AUFGABE 1
Wie viel Prozent der Deutschen bezeichneten sich laut der im Lesetext genannten Erhebung aus dem Jahr 2023 als Feminist*innen?
AUFGABE 2
Übersetze bitte diesen Satz aus dem Lesetext ins Englische: „Als Feministinnen wissen wir, was wir nicht mehr wollen und was Männer nicht sein sollen.“

LESETEXT
§

Die Journalistin Shila Behjat hat ein Buch mit dem Titel „Söhne großziehen als Feministin” geschrieben. Wir sprachen mit ihr über das Bedürfnis, den Anspruch und die Herausforderungen, die mit ihrer (Lebens-)Aufgabe einhergehen.
Shila Behjat ist Mutter, Publizistin und Feministin. In ihrem Anfang 2024 erschienenen Buch thematisiert sie den Spagat zwischen feministischem Aktivismus und der Aufgabe, ihre Söhne vor der eigenen Vorverurteilung zu bewahren. Behjat erkennt in ihrem Alltag, dass Geschlechterungerechtigkeiten und Gewalt auch nicht vor Jungen und Männern halt machen und sieht eine Zukunft des Feminismus nur in einer Allianz zwischen den Geschlechtern, die wir auch damit erreichen, wenn sich Männer in feministischen Zielen – wie der Abschaffung des Patriarchats – wiederfinden.
Was genau hat dich zum Schreiben bewegt? Was hat dir den Anlass gegeben, zu sagen: Jetzt ist genau die richtige Zeit dafür!
„Je mehr Zeit seit Erscheinen meines Buchs vergeht, desto wichtiger empfinde ich es, dass wir über Männlichkeit nachdenken. Und eben auch darüber nachdenken, was eigentlich der Platz von Männern in unserer Gesellschaft sein soll, wenn wir von einer gerechteren und freien Welt für alle sprechen. Für mich wurde diese Frage bisher noch nicht beantwortet, deshalb versuche ich das tagtäglich als Mutter zweier Söhne und mit dem Buch, das ja auch ein Streitgespräch mit mir selbst ist. Als Feministinnen wissen wir, was wir nicht mehr wollen und was Männer nicht sein sollen. Das lässt sich recht einfach benennen. Wir sind aber meiner Meinung nach an einem Punkt, an dem wir vor allem definieren müssen, wie wir uns feministische Männer vorstellen.“
Kannst du diesen Gedanken etwas näher erläutern?
„Wir drehen uns berechtigterweise um die großen Begriffe wie Gleichberechtigung und Gerechtigkeit. Für die Umsetzung von Feminismus im Alltag sollten wir uns fragen, was genau das ,Endziel‘ unserer Bewegung sein soll. Wir wollen die männliche Vorherrschaft und das Patriarchat abschaffen, klar. Ich meine jedoch, dass es für eine gemeinsame Umsetzung dieses Ziels, an der Männer, non-binäre Personen und Frauen beteiligt sind, eine positive Formulierung des Ganzen geben müsste. Unsere Vision ist eine gerechte Welt, eine gleichgestellte Welt, eine freie Welt. Und natürlich müssen in dieser Welt auch Männer einen Platz haben. Und diesen (neu) zu definieren, das scheint für uns alle noch schwer zu sein.“
Laut einer Erhebung aus dem Jahr 2023 sagten nur 15 Prozent der Deutschen, dass sie sich als Feminist*innen bezeichnen. Gleichzeitig gaben aber 83 Prozent der Befragten an, dass Frauen und Männer die gleichen Rechte und den gleichen Status haben sollten. Wie erklärst du dir diese Dissonanz? Liegt es vielleicht am Begriff „Feminismus“?

§

VORLIEGENDE ANGABEN
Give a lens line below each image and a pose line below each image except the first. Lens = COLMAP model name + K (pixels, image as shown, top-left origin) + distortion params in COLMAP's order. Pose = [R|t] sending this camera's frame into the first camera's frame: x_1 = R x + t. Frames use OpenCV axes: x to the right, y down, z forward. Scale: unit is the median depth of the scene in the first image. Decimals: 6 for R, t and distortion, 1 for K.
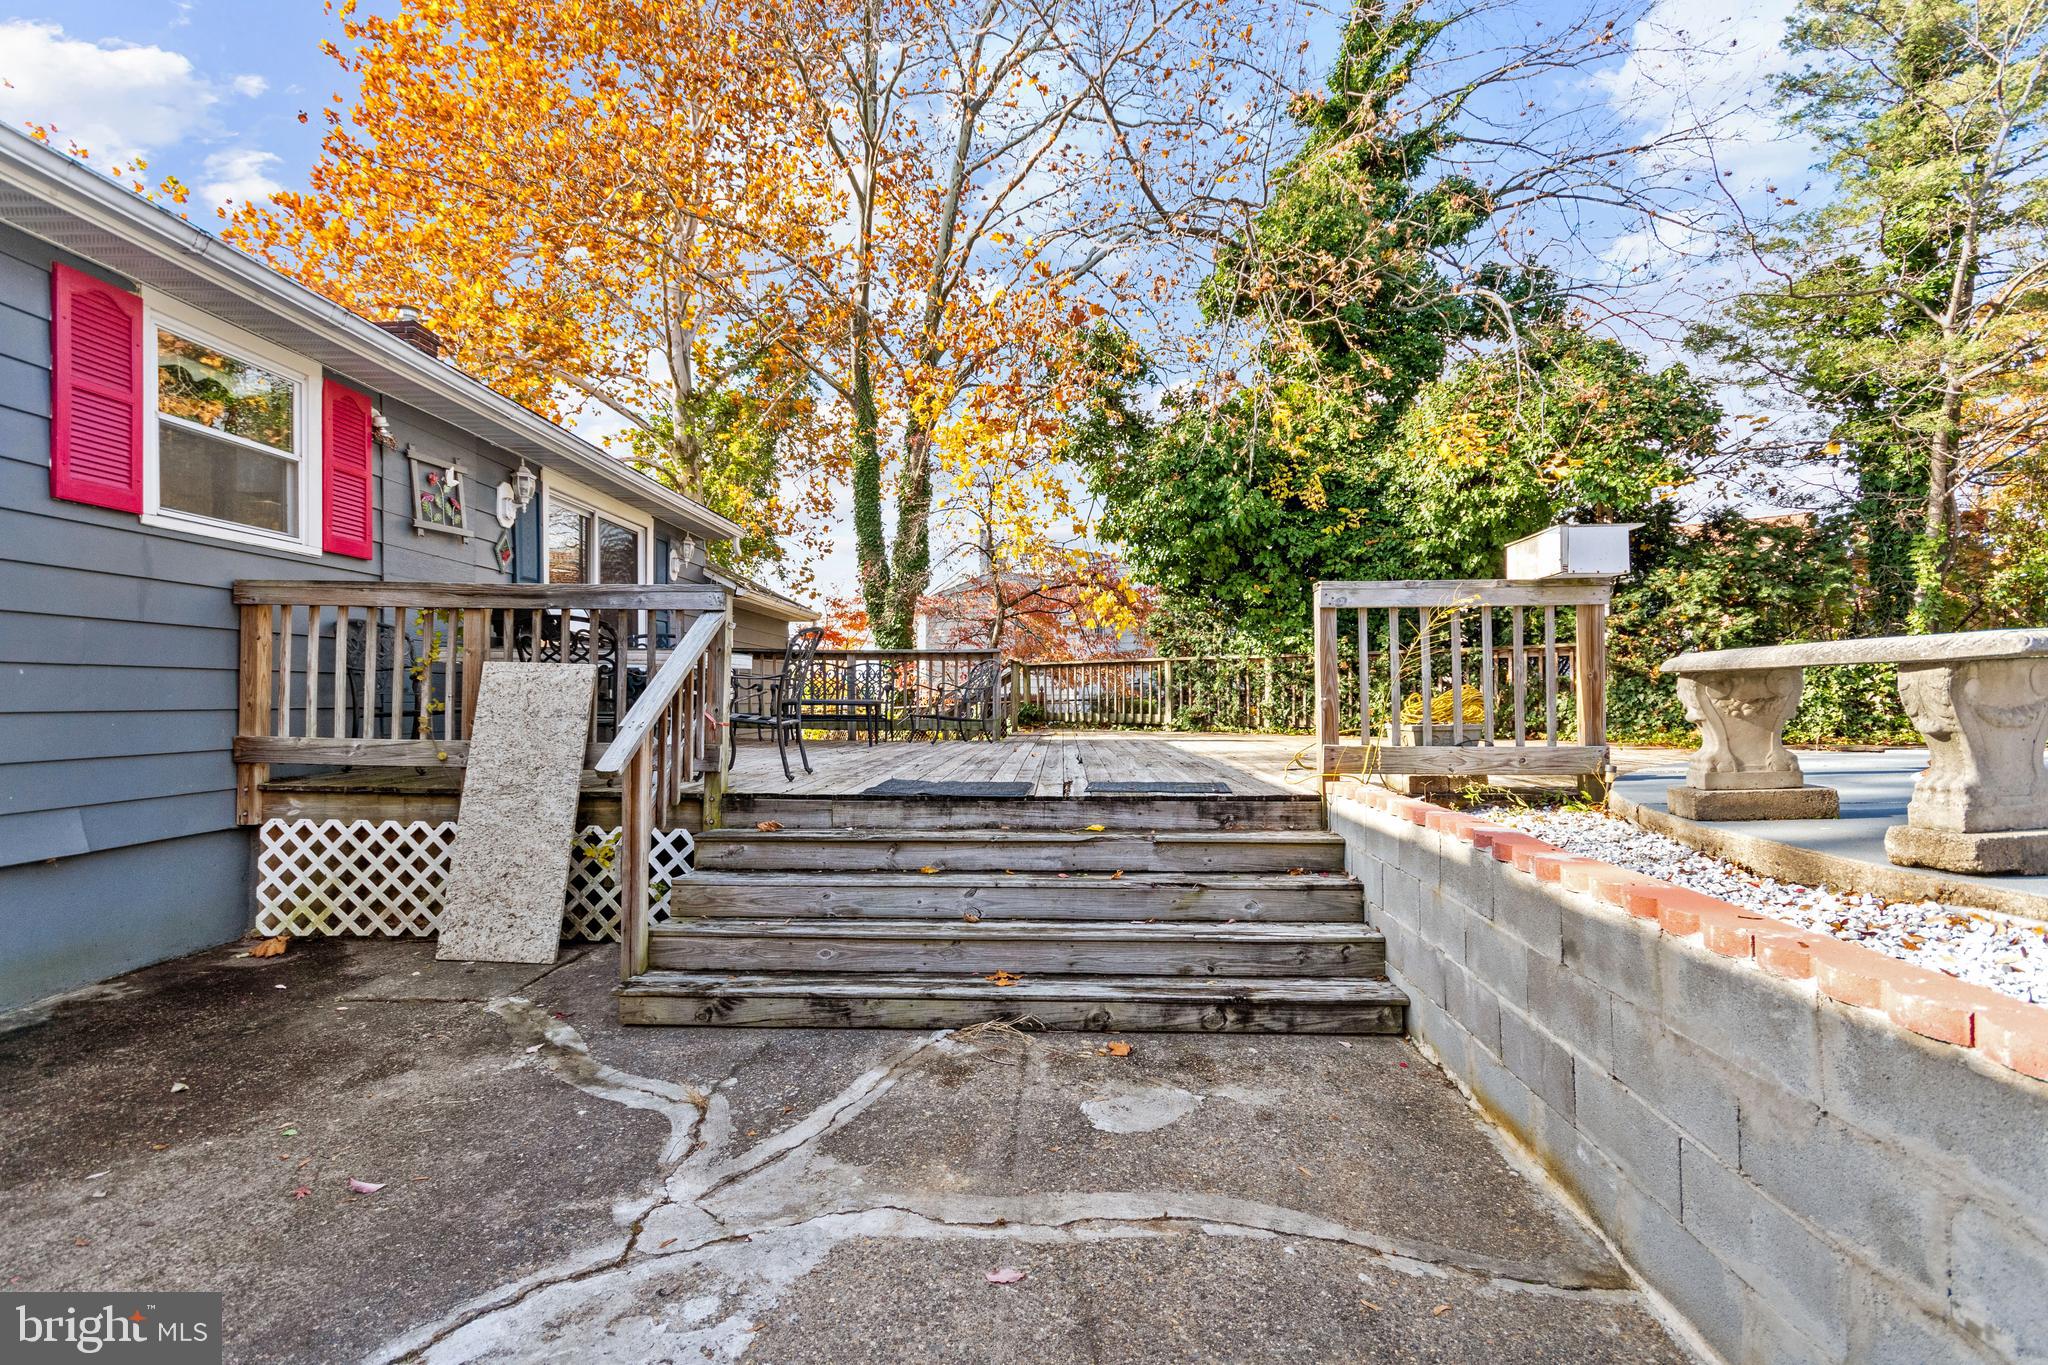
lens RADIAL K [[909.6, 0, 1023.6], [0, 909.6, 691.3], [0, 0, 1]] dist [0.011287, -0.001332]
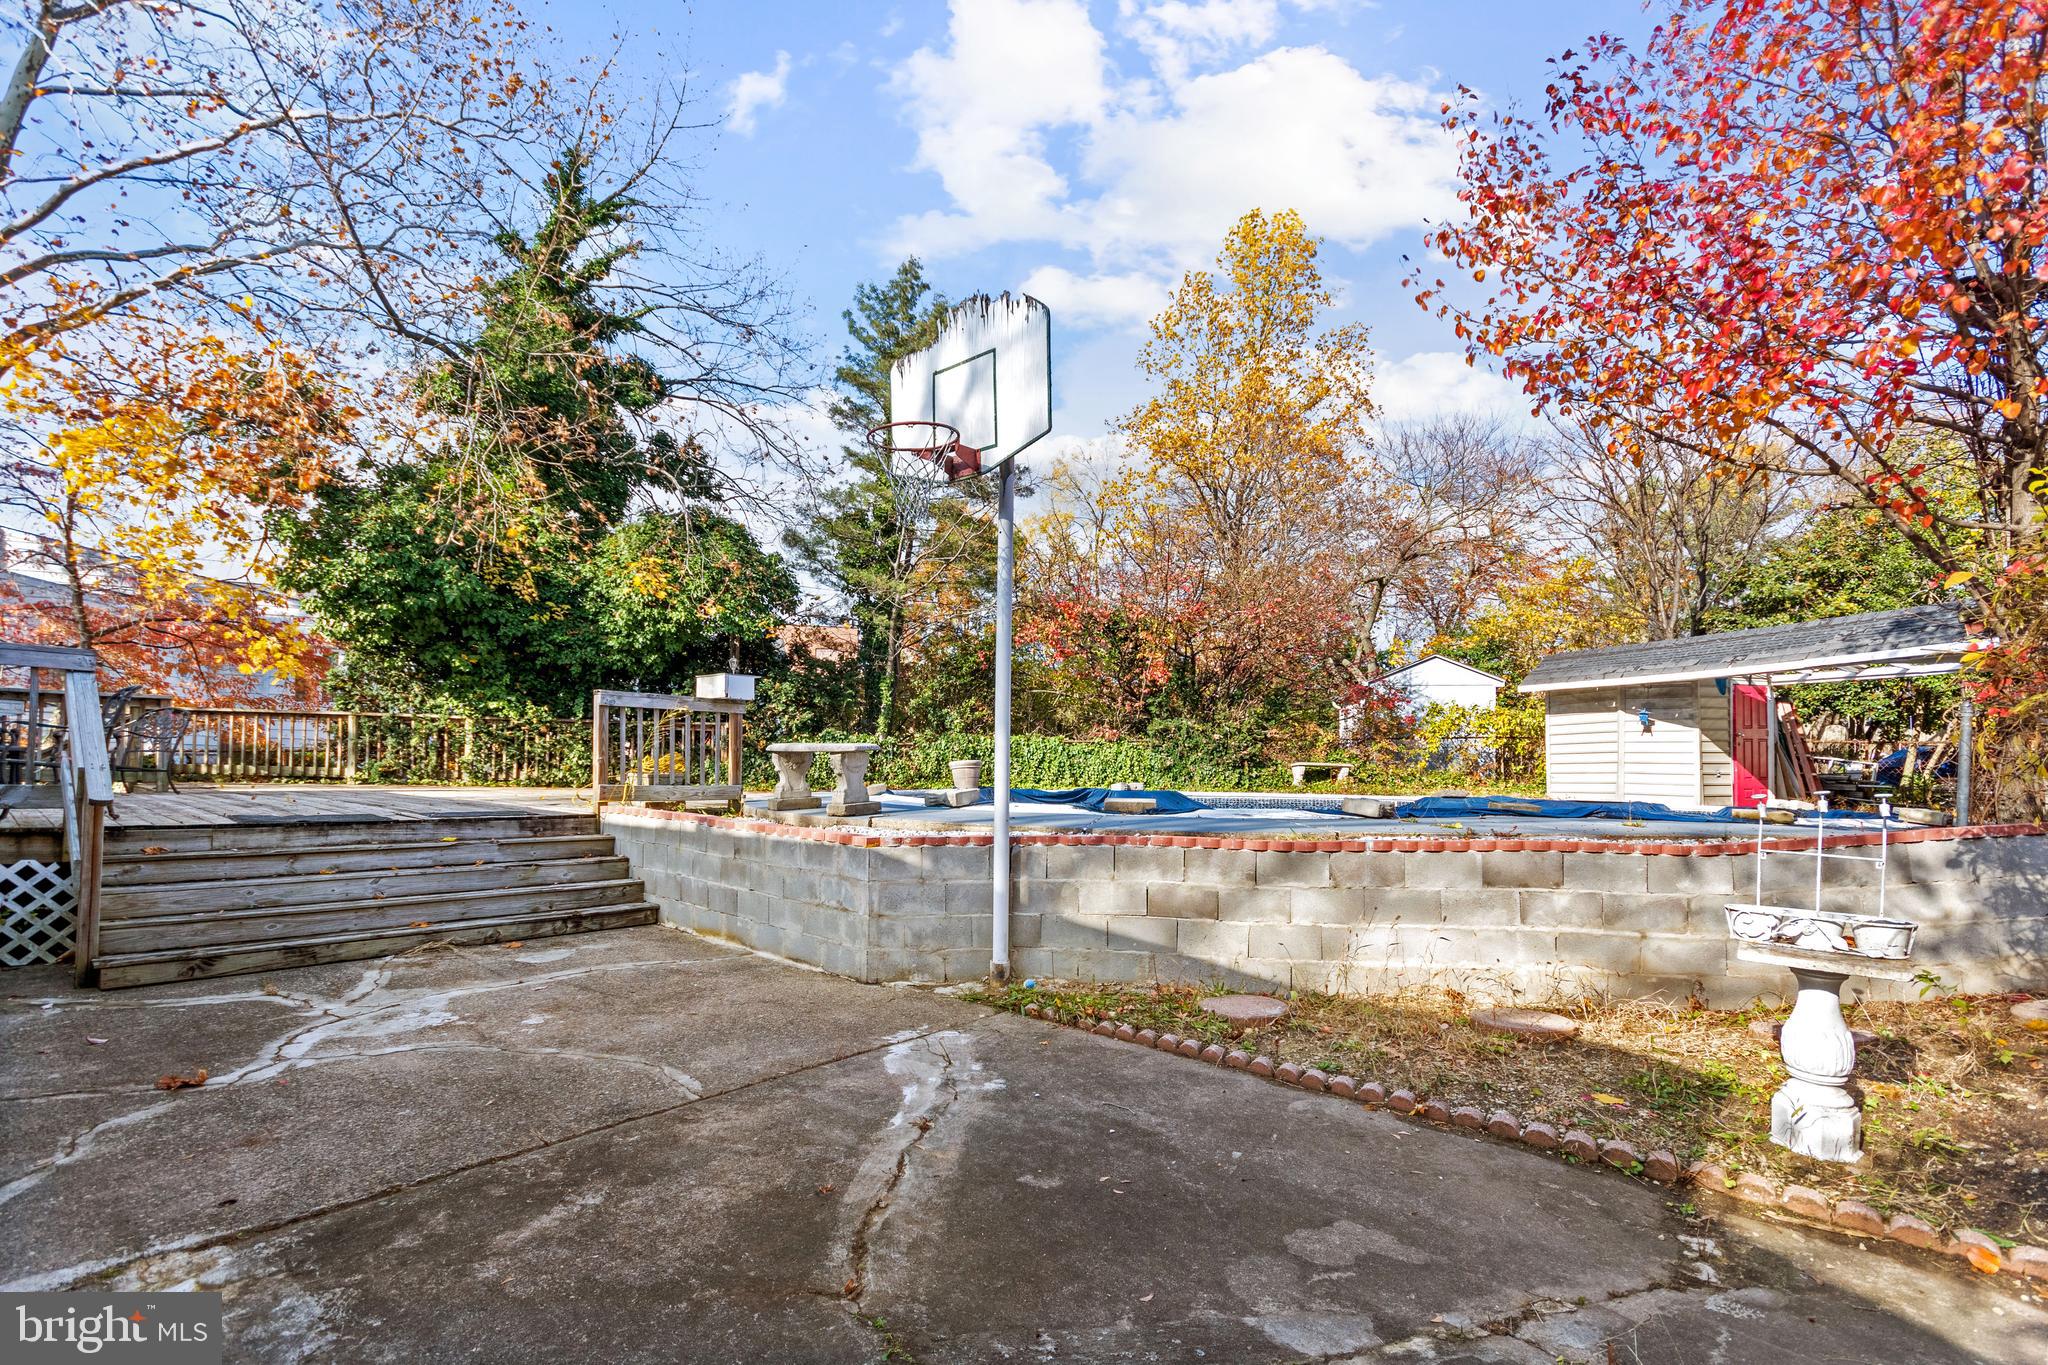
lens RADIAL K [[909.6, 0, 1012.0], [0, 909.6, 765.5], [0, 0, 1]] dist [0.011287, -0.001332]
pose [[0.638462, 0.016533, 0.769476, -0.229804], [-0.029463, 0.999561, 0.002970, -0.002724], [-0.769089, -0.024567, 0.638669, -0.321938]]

§

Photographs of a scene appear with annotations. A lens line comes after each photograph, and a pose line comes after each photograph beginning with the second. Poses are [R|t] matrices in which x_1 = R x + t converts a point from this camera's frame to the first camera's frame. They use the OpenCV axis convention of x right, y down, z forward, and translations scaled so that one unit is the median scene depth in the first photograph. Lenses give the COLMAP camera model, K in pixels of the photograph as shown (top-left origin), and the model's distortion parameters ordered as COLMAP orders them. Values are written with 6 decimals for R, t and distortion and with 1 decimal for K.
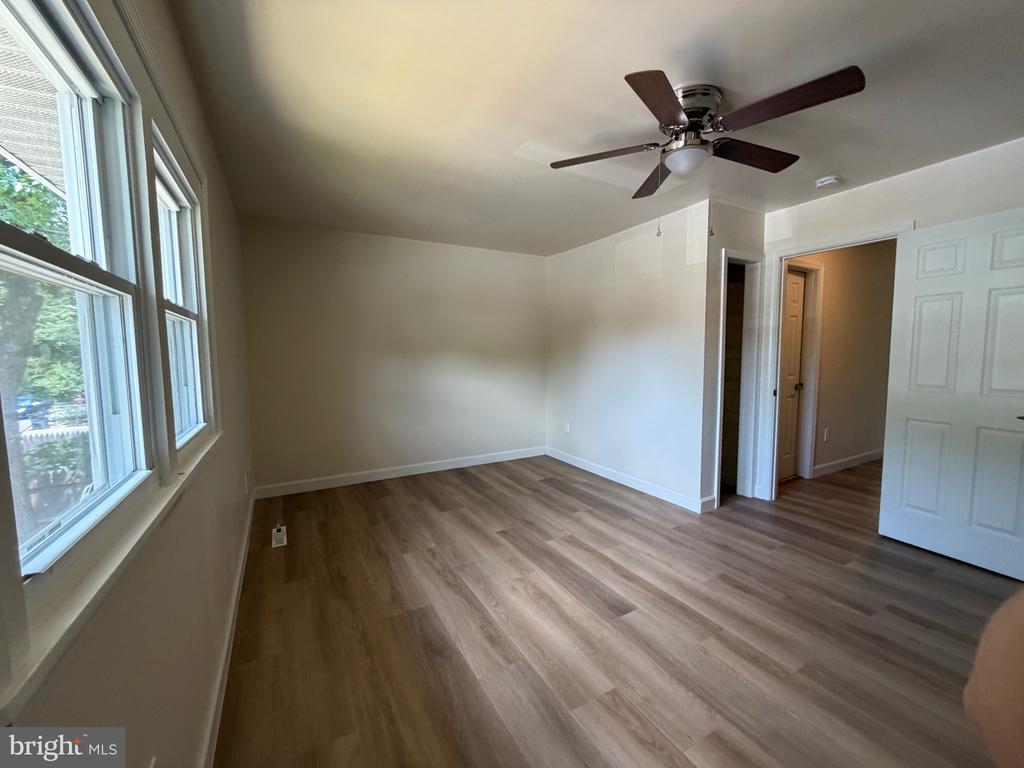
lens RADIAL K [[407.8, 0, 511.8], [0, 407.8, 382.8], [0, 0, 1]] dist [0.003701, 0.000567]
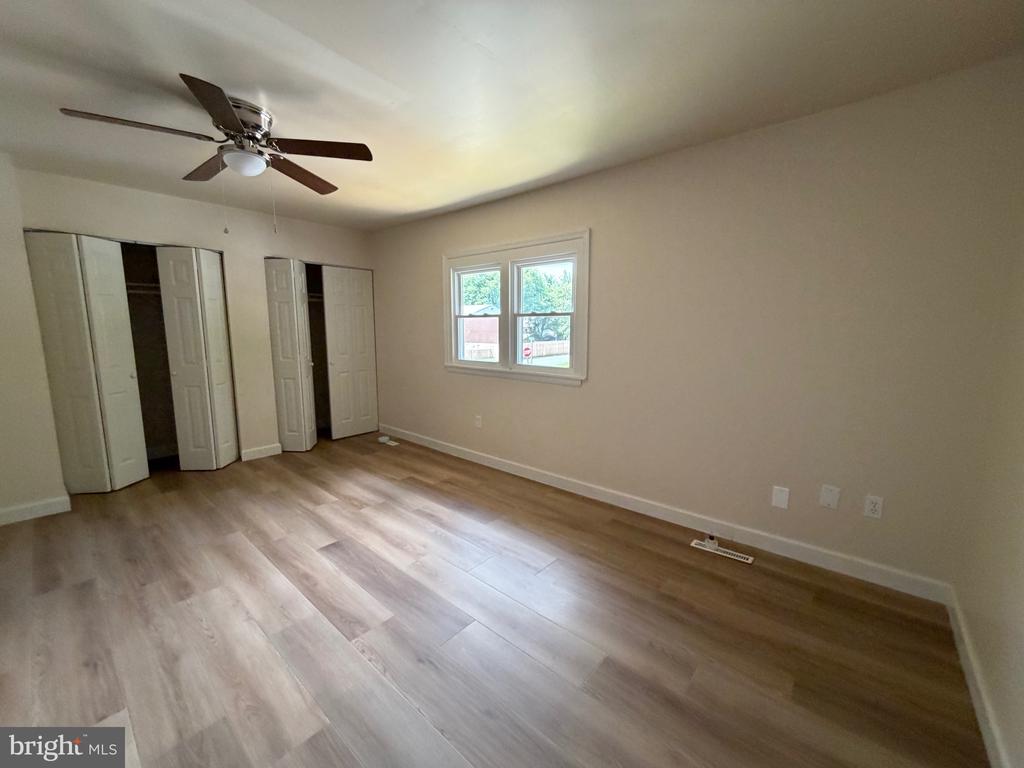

§

ANTWORT 1
15 Prozent.

ANTWORT 2
As feminists, we know what we no longer want and what men should not be.